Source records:
■ ■ ■ ■ ■ ■ ■

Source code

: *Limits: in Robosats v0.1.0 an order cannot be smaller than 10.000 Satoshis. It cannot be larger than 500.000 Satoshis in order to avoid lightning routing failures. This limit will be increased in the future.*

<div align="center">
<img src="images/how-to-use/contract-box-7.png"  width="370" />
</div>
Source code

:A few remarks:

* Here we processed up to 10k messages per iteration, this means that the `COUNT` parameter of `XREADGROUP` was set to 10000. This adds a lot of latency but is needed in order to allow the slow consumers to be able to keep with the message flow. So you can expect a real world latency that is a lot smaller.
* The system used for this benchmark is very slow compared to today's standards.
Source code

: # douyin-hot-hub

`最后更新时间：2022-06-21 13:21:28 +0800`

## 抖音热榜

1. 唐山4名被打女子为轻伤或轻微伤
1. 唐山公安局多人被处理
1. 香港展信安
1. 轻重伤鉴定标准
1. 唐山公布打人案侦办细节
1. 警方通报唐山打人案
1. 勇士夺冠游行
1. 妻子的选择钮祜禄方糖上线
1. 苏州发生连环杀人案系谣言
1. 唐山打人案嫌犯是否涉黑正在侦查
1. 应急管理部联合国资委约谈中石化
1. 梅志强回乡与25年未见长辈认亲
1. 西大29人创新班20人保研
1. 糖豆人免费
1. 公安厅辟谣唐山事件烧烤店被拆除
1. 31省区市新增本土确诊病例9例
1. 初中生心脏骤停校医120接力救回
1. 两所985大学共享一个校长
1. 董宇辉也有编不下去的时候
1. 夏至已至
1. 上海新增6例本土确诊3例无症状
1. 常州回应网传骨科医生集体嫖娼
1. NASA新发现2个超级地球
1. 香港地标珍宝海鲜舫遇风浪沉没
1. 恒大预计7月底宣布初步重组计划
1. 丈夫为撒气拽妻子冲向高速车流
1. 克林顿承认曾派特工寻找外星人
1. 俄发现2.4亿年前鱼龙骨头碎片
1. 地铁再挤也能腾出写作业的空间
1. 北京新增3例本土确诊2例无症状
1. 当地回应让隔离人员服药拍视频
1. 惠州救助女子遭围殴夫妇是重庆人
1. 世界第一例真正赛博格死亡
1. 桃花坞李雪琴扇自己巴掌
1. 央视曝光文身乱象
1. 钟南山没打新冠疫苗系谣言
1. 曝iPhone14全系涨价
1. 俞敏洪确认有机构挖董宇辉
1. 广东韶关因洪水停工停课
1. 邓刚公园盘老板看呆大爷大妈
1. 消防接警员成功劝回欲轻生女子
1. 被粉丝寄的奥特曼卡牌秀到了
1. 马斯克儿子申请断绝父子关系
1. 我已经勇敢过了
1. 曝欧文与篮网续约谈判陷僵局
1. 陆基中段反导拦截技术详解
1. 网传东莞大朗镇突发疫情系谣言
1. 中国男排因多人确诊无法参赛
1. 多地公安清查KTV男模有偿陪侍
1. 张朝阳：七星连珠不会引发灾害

■ ■ ■ ■ ■ ■ ■

Task statement
Please quote the records above exactly, without skipping a line.

Solution for this task
Source code

: *Limits: in Robosats v0.1.0 an order cannot be smaller than 10.000 Satoshis. It cannot be larger than 500.000 Satoshis in order to avoid lightning routing failures. This limit will be increased in the future.*

<div align="center">
<img src="images/how-to-use/contract-box-7.png"  width="370" />
</div>
Source code

:A few remarks:

* Here we processed up to 10k messages per iteration, this means that the `COUNT` parameter of `XREADGROUP` was set to 10000. This adds a lot of latency but is needed in order to allow the slow consumers to be able to keep with the message flow. So you can expect a real world latency that is a lot smaller.
* The system used for this benchmark is very slow compared to today's standards.
Source code

: # douyin-hot-hub

`最后更新时间：2022-06-21 13:21:28 +0800`

## 抖音热榜

1. 唐山4名被打女子为轻伤或轻微伤
1. 唐山公安局多人被处理
1. 香港展信安
1. 轻重伤鉴定标准
1. 唐山公布打人案侦办细节
1. 警方通报唐山打人案
1. 勇士夺冠游行
1. 妻子的选择钮祜禄方糖上线
1. 苏州发生连环杀人案系谣言
1. 唐山打人案嫌犯是否涉黑正在侦查
1. 应急管理部联合国资委约谈中石化
1. 梅志强回乡与25年未见长辈认亲
1. 西大29人创新班20人保研
1. 糖豆人免费
1. 公安厅辟谣唐山事件烧烤店被拆除
1. 31省区市新增本土确诊病例9例
1. 初中生心脏骤停校医120接力救回
1. 两所985大学共享一个校长
1. 董宇辉也有编不下去的时候
1. 夏至已至
1. 上海新增6例本土确诊3例无症状
1. 常州回应网传骨科医生集体嫖娼
1. NASA新发现2个超级地球
1. 香港地标珍宝海鲜舫遇风浪沉没
1. 恒大预计7月底宣布初步重组计划
1. 丈夫为撒气拽妻子冲向高速车流
1. 克林顿承认曾派特工寻找外星人
1. 俄发现2.4亿年前鱼龙骨头碎片
1. 地铁再挤也能腾出写作业的空间
1. 北京新增3例本土确诊2例无症状
1. 当地回应让隔离人员服药拍视频
1. 惠州救助女子遭围殴夫妇是重庆人
1. 世界第一例真正赛博格死亡
1. 桃花坞李雪琴扇自己巴掌
1. 央视曝光文身乱象
1. 钟南山没打新冠疫苗系谣言
1. 曝iPhone14全系涨价
1. 俞敏洪确认有机构挖董宇辉
1. 广东韶关因洪水停工停课
1. 邓刚公园盘老板看呆大爷大妈
1. 消防接警员成功劝回欲轻生女子
1. 被粉丝寄的奥特曼卡牌秀到了
1. 马斯克儿子申请断绝父子关系
1. 我已经勇敢过了
1. 曝欧文与篮网续约谈判陷僵局
1. 陆基中段反导拦截技术详解
1. 网传东莞大朗镇突发疫情系谣言
1. 中国男排因多人确诊无法参赛
1. 多地公安清查KTV男模有偿陪侍
1. 张朝阳：七星连珠不会引发灾害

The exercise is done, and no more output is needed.